## EXERCISE
Looking through the records below, please work out how many lines contain "einen". Give only that number.

DATA SECTION Block Start

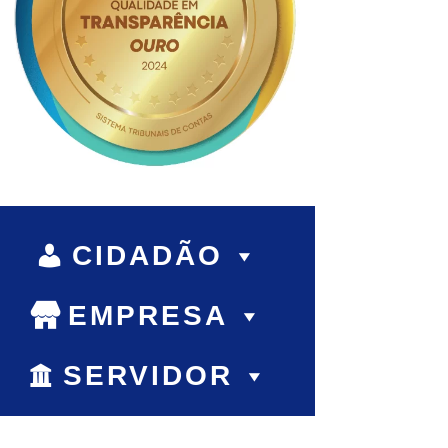
CIDADÃO
EMPRESA
SERVIDOR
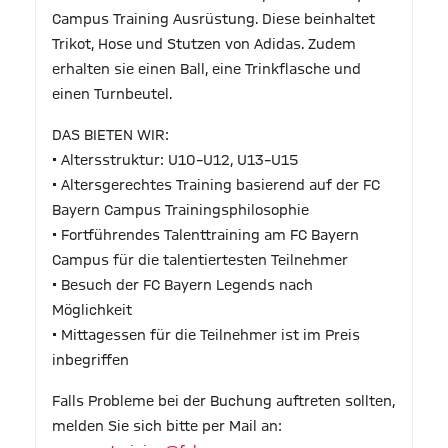
Campus Training Ausrüstung. Diese beinhaltet
Trikot, Hose und Stutzen von Adidas. Zudem
erhalten sie einen Ball, eine Trinkflasche und
einen Turnbeutel.
DAS BIETEN WIR:
• Altersstruktur: U10–U12, U13–U15
• Altersgerechtes Training basierend auf der FC
Bayern Campus Trainingsphilosophie
• Fortführendes Talenttraining am FC Bayern
Campus für die talentiertesten Teilnehmer
• Besuch der FC Bayern Legends nach
Möglichkeit
• Mittagessen für die Teilnehmer ist im Preis
inbegriffen
Falls Probleme bei der Buchung auftreten sollten,
melden Sie sich bitte per Mail an:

DATA SECTION Block End

## RESPONSE AREA
2